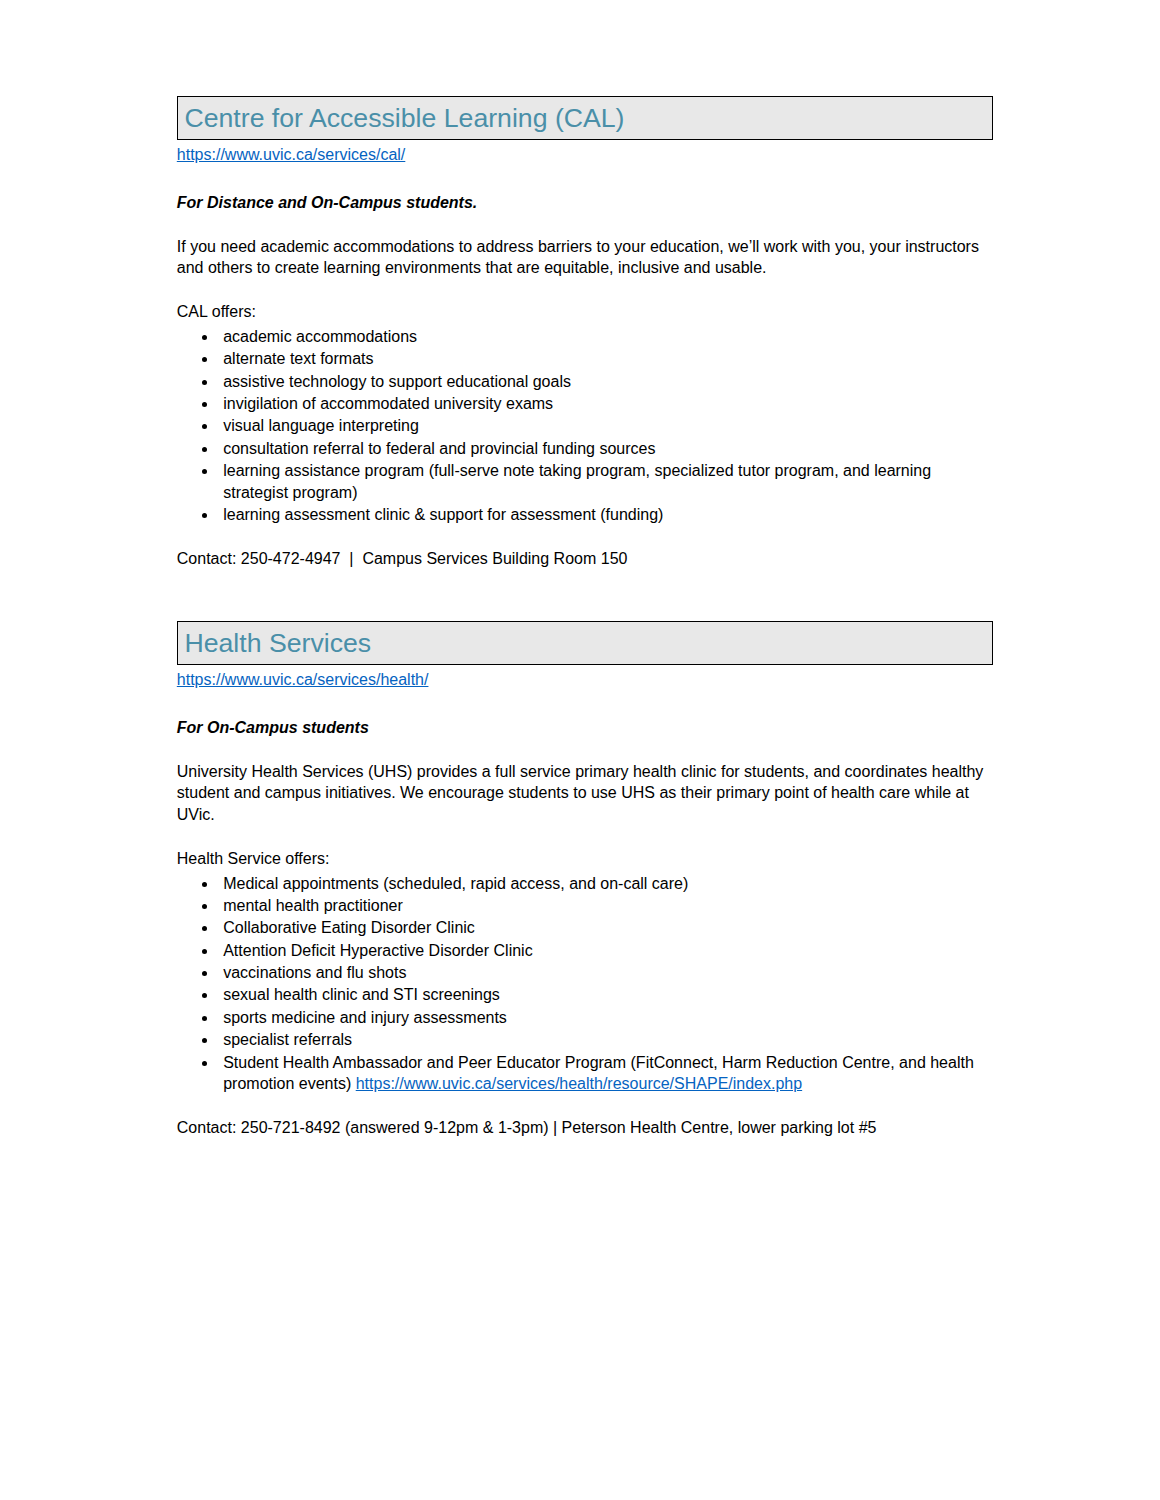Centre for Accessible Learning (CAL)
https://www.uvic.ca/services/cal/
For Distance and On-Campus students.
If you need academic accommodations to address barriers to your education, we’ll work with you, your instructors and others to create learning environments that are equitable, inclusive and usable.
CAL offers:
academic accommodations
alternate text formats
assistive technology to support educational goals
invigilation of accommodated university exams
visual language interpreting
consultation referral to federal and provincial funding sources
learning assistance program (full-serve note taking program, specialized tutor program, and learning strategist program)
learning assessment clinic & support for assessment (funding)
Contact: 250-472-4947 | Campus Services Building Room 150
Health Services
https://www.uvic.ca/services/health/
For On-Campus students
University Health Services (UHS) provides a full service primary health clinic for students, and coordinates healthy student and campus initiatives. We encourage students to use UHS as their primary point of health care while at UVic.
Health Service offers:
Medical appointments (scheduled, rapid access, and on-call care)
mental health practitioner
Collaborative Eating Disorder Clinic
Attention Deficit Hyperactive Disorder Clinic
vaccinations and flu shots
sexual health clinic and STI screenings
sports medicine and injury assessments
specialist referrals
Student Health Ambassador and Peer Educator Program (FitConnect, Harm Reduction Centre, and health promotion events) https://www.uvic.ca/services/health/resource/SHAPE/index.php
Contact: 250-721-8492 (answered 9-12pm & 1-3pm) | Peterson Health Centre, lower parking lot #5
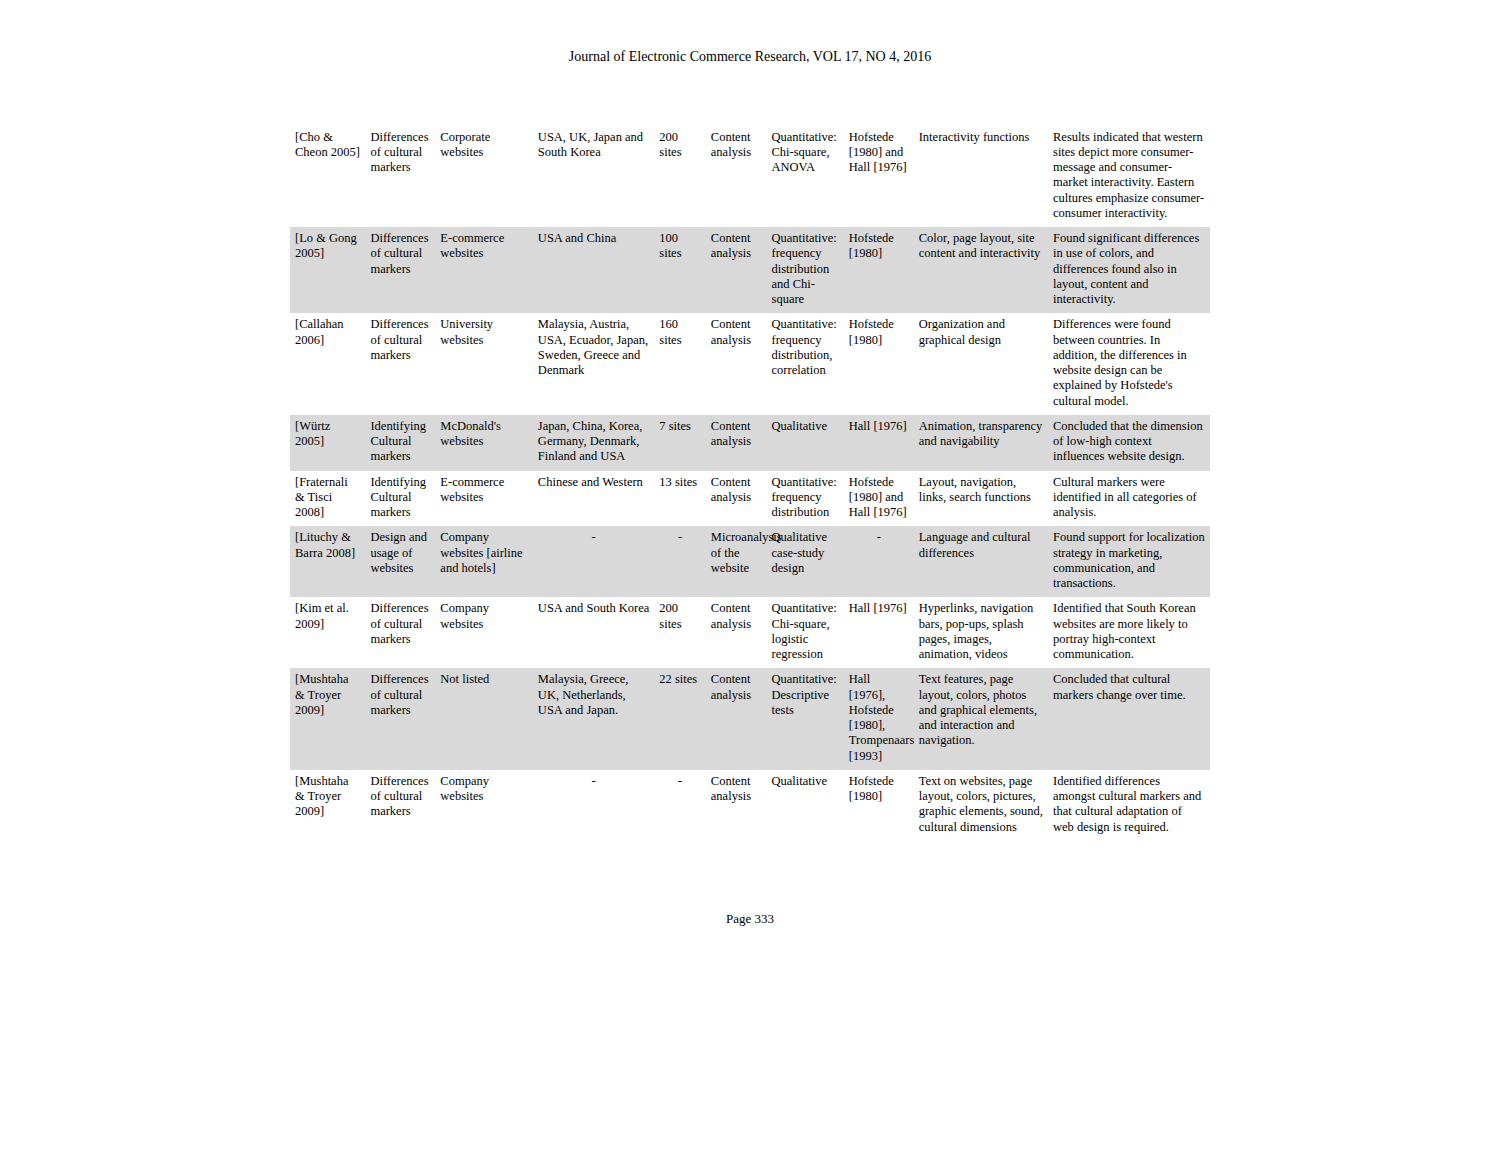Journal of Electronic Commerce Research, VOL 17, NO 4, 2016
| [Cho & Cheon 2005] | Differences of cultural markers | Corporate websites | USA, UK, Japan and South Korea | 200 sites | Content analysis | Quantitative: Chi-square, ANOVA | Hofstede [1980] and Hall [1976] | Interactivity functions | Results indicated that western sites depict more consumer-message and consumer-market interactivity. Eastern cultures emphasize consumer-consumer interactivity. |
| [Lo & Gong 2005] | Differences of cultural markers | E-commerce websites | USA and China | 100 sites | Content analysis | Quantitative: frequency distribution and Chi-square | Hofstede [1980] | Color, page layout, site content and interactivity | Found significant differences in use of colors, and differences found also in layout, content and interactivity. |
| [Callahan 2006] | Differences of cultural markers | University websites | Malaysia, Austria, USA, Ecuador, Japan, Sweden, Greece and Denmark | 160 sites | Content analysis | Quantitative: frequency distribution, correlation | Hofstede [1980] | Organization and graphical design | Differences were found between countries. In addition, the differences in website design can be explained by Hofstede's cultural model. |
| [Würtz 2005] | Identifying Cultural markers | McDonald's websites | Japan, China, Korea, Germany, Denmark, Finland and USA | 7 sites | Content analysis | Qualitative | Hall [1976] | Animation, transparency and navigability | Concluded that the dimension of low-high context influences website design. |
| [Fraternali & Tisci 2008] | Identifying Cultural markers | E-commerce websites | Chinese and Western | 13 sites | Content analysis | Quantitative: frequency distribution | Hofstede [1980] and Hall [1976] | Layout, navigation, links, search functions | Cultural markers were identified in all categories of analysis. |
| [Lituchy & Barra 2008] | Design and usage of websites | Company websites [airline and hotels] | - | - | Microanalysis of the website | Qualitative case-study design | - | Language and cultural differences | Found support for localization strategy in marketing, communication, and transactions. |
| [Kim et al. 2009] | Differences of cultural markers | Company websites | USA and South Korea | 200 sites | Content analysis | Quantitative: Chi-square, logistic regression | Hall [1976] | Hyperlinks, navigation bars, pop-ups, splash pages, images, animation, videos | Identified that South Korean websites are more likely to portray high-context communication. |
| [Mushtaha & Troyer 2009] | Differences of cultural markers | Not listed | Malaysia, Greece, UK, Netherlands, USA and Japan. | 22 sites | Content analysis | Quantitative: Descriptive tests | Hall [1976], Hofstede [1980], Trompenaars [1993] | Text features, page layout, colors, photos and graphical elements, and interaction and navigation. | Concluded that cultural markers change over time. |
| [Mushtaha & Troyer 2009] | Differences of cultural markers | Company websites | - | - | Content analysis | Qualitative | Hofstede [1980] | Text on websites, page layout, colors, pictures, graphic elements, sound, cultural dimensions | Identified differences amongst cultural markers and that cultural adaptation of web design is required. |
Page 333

+++

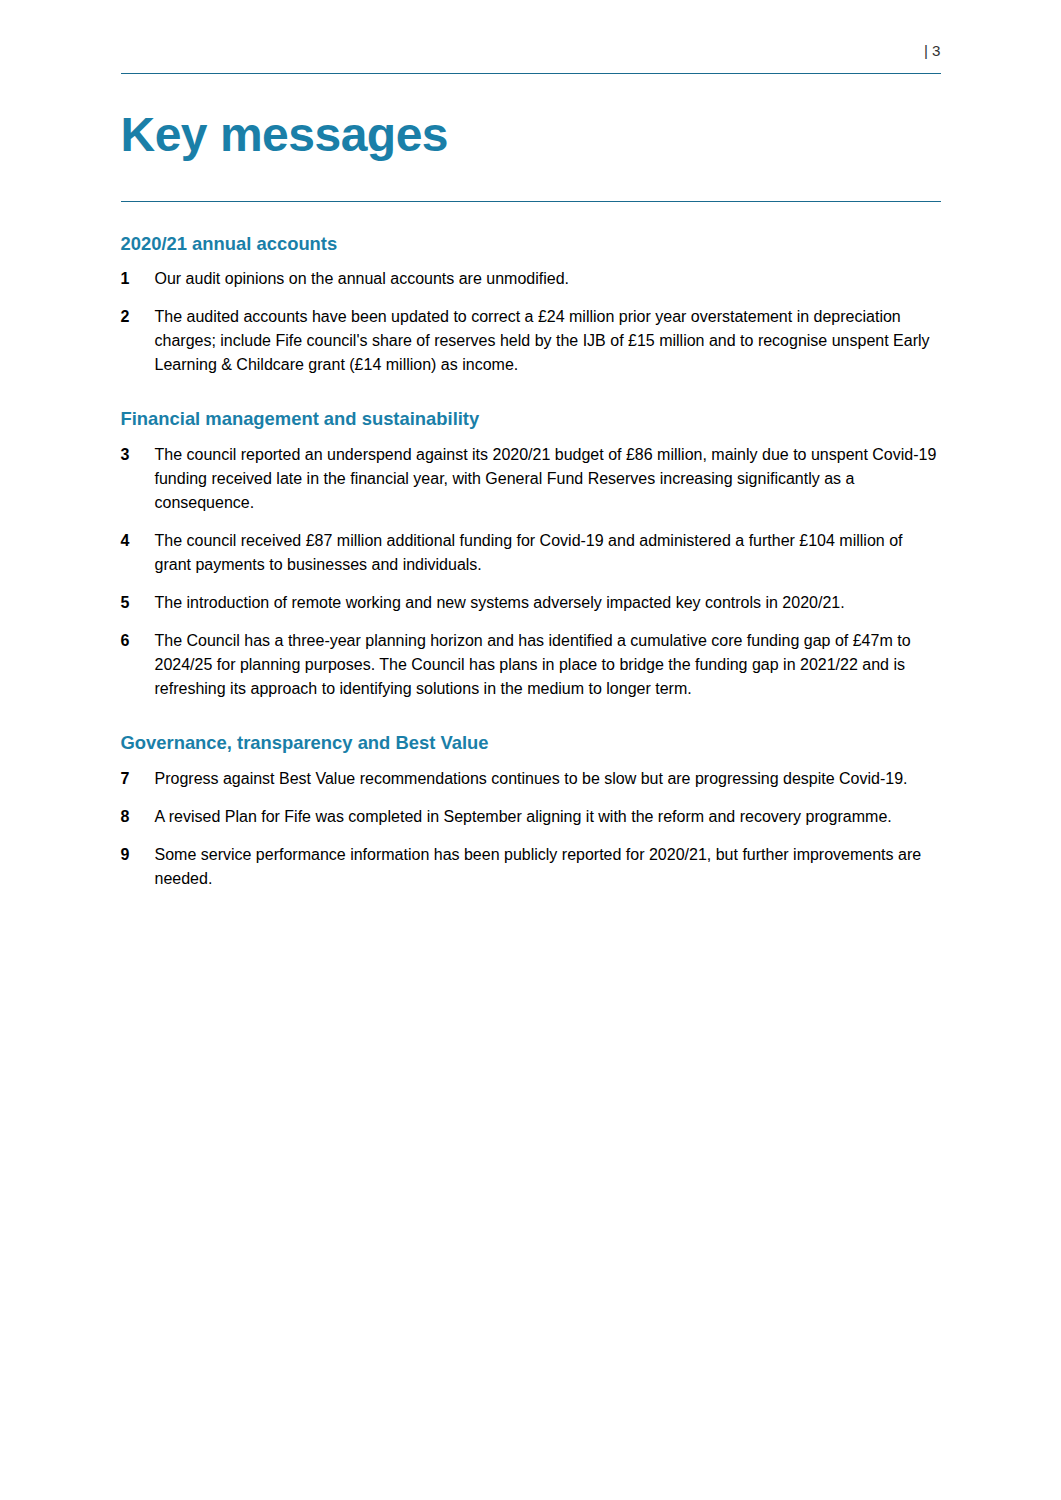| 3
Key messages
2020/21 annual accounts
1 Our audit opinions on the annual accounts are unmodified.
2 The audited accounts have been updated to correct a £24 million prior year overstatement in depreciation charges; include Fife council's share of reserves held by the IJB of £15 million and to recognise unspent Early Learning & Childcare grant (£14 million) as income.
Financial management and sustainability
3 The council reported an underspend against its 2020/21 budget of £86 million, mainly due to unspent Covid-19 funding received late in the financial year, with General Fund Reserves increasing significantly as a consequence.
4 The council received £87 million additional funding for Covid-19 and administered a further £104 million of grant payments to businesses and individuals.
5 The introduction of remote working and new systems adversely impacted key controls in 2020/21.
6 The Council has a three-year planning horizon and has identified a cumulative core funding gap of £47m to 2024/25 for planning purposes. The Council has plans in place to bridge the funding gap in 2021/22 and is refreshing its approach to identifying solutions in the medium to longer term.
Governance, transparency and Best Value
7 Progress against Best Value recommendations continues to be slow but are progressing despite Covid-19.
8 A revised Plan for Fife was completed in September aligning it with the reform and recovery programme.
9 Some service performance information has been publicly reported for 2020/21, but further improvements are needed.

+++

— How to complete this task —
Could you reproduce, exactly, every line above from the line with "vaccinations and flu shots" to the line with "Student Health Ambassador", and no other line? Both ends count.

— Problem solution —
vaccinations and flu shots
sexual health clinic and STI screenings
sports medicine and injury assessments
specialist referrals
Student Health Ambassador and Peer Educator Program (FitConnect, Harm Reduction Centre, and health promotion events) https://www.uvic.ca/services/health/resource/SHAPE/index.php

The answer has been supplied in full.